[pymvpa] Interpreting representation similarity results

Vadim Axel axel.vadim at gmail.com
Fri Aug 21 10:45:18 UTC 2015


I think we understood something different by "trivial" term :)

I observed correlated neural activity for two tasks in some region. For me
one trivial explanation would be for example, that all the brain increases
its activity during the task (e.g., general arousal or brain vasculature).
To rule out this, I show that correlation is only in a specific region.
Another trivial explanation, is that anatomical connectivity of my specific
region is that it is always activated similarly. To rule out this one, I
show that there is a task which does not result in correlated activity in
this region.

The trivial you refer to are the not-well-controlled experimental
manipulation. So, for example, if I hypothetically get correlated activity
in the FFA for white faces and white clocks, I cannot say that cognitive
processing of  faces and clocks is similar, because it can be processing of
white color which is similar. However, the latter one is still "cognitive
processing", and it was similar between tasks. It was just not the
processing I was interested. Clearly, the control conditions here need to
be very specific.

Makes sense? Do you have more trivial explanations of first type?
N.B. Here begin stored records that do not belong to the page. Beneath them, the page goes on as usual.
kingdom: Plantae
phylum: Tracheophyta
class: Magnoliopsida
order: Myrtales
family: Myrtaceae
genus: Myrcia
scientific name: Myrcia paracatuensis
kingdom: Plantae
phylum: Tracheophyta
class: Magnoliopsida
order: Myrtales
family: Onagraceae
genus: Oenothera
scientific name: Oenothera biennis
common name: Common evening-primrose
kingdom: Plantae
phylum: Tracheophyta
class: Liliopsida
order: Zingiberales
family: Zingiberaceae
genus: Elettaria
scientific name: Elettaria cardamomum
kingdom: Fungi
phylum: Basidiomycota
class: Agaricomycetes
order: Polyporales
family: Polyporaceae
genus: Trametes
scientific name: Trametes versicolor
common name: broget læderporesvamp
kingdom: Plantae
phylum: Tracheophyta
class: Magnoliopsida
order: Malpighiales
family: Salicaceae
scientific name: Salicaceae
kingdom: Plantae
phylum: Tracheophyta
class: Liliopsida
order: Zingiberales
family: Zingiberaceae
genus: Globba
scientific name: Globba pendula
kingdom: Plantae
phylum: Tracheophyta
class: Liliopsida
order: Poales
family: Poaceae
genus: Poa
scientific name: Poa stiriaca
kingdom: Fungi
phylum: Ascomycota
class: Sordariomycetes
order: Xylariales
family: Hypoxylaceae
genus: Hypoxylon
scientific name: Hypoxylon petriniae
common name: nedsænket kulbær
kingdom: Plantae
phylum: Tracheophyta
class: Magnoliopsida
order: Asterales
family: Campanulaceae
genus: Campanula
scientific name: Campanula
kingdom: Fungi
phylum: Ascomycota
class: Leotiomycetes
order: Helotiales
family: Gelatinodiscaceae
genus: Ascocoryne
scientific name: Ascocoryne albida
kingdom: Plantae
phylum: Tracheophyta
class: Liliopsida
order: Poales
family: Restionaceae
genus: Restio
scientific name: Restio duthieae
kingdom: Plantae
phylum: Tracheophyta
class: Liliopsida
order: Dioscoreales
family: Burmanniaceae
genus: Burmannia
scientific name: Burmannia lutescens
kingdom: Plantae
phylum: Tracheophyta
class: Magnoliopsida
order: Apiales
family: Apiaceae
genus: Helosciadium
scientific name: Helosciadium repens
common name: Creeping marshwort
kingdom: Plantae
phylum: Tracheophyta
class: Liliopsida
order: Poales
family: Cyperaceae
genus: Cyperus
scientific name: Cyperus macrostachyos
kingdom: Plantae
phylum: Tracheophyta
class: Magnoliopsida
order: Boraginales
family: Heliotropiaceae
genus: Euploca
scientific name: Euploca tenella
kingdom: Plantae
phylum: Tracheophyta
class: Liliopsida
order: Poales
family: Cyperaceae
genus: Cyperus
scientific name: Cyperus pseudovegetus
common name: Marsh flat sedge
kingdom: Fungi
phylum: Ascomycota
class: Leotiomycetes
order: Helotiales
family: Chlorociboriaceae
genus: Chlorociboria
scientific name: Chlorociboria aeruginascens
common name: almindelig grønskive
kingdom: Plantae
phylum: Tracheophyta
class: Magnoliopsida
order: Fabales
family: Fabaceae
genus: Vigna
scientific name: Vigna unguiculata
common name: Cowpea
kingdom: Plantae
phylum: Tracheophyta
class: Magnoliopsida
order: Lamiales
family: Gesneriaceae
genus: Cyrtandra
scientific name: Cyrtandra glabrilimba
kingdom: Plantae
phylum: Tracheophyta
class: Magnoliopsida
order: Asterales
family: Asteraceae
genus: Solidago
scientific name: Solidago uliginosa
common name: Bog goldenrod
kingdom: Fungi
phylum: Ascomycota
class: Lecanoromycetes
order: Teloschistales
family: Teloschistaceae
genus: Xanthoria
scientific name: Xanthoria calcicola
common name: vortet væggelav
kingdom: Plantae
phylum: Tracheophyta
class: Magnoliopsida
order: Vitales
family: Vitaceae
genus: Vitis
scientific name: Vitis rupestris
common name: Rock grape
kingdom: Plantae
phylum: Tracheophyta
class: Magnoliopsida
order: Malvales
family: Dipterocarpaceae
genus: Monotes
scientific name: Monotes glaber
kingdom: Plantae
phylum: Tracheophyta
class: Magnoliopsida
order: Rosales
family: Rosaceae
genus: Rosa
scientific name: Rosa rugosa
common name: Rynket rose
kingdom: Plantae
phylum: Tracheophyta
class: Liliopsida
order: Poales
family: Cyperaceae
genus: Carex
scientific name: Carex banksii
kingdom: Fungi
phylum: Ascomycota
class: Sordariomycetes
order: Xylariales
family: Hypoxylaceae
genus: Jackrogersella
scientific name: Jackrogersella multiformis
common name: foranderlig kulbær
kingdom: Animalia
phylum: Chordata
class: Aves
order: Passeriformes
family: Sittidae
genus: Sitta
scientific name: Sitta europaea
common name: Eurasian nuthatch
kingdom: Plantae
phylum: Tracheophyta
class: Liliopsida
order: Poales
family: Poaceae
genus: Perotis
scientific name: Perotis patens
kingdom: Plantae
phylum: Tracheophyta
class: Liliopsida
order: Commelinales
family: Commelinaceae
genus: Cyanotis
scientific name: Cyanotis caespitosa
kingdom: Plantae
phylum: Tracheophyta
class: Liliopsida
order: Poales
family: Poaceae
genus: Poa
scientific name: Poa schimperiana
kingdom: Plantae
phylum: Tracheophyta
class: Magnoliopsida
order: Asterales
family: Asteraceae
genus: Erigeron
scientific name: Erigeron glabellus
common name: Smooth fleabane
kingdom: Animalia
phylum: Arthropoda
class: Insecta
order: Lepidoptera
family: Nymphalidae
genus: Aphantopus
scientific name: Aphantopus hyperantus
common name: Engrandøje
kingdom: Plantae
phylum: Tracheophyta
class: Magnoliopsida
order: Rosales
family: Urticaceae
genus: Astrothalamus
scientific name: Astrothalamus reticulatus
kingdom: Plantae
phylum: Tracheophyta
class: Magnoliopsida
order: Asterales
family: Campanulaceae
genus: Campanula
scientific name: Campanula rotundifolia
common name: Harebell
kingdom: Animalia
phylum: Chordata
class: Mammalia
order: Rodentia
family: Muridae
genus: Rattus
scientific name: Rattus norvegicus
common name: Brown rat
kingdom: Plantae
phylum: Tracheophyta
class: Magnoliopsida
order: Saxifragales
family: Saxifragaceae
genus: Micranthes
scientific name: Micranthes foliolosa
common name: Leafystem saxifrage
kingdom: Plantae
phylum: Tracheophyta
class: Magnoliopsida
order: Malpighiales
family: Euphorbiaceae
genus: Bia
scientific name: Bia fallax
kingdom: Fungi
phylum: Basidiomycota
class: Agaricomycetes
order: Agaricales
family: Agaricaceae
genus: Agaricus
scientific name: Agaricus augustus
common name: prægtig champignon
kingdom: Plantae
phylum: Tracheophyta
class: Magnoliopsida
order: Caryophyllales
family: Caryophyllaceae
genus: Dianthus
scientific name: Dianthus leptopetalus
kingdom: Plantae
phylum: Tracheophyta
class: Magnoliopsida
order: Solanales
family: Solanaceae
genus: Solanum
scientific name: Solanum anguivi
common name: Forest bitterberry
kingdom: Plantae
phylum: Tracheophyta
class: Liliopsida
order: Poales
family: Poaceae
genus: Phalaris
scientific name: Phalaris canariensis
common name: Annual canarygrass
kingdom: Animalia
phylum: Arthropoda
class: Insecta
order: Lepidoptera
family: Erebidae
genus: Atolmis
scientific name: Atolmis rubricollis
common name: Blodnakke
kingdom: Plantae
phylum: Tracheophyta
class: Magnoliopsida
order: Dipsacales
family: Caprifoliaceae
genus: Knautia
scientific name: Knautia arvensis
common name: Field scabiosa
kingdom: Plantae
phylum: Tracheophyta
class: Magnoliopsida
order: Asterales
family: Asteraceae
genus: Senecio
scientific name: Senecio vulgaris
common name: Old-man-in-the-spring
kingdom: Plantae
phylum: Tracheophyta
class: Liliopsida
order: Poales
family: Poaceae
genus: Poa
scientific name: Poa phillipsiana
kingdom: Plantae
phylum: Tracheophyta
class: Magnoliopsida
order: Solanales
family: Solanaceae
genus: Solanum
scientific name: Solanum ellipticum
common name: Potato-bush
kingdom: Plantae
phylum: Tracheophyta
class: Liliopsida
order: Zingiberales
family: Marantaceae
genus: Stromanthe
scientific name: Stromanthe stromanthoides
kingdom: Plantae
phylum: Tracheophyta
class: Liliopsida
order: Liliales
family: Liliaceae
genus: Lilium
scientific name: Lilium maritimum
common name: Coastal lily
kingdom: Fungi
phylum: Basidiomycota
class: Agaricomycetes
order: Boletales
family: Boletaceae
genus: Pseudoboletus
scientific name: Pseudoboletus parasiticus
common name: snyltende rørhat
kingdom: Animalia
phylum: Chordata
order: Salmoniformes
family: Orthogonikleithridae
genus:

On Fri, Aug 21, 2015 at 11:59 AM, Nick Oosterhof <
n.n.oosterhof at googlemail.com> wrote:

>
> > On 20 Aug 2015, at 14:25, Vadim Axel <axel.vadim at gmail.com> wrote:
> >
> > Suppose, I can similarity between two tasks  a) only in specific region,
> but not other regions and b) do not get similarity in this region when I
> use some control task. Do you see a trivial, non-cognitive explanation to
> this?
>
> With respect to the control task:
>
> - how specific you can be about inferences of the main task versus control
> depends on how good the control is. *Anything* that is different between
> the main task and the control task could potentially explain such effects.
> This may include differences in low-level and high-level features for the
> stimuli, memory and attention demands, task difficulty, predictability of
> conditions, etc. As you did not specify what types of tasks you used, I
> cannot be more specific about potential trivial explanations.
>
> - showing that task A gives a significant effect but task C (control) does
> not, is rather weak and uninteresting. This can be a case of p=0.049 versus
> p=0.051 (with alpha=0.05). More informative is whether task A shows a
> stronger effect (similarity, in your case) than task C, for example through
> a paired t-test.
>
> - interpreting BOLD signals in terms of cognitive mechanisms is not
> straightforward. It may be possible that in a region, certain neural
> processing is not detectable in the BOLD signal, even when single unit
> recordings show that such processing does take place there. Finding BOLD
> pattern differences between two tasks clearly suggests differences in
> processing at the neural level, but the step to cognitive mechanisms is
> more difficult.
>
> >
> > Thanks for refs. So, you show that vision and action have similar neural
> representation.
>
> It goes a step further. The first reference shows that for two different
> actions A and B, the neural pattern of A when performed (executed) is more
> similar to neural pattern when A is observed than to the neural pattern
> when B is observed. In other words, it shows cross-modal (across vision and
> execution), action-specific patterns. The second refs shows a similar
> effect for imagery versus execution and observation.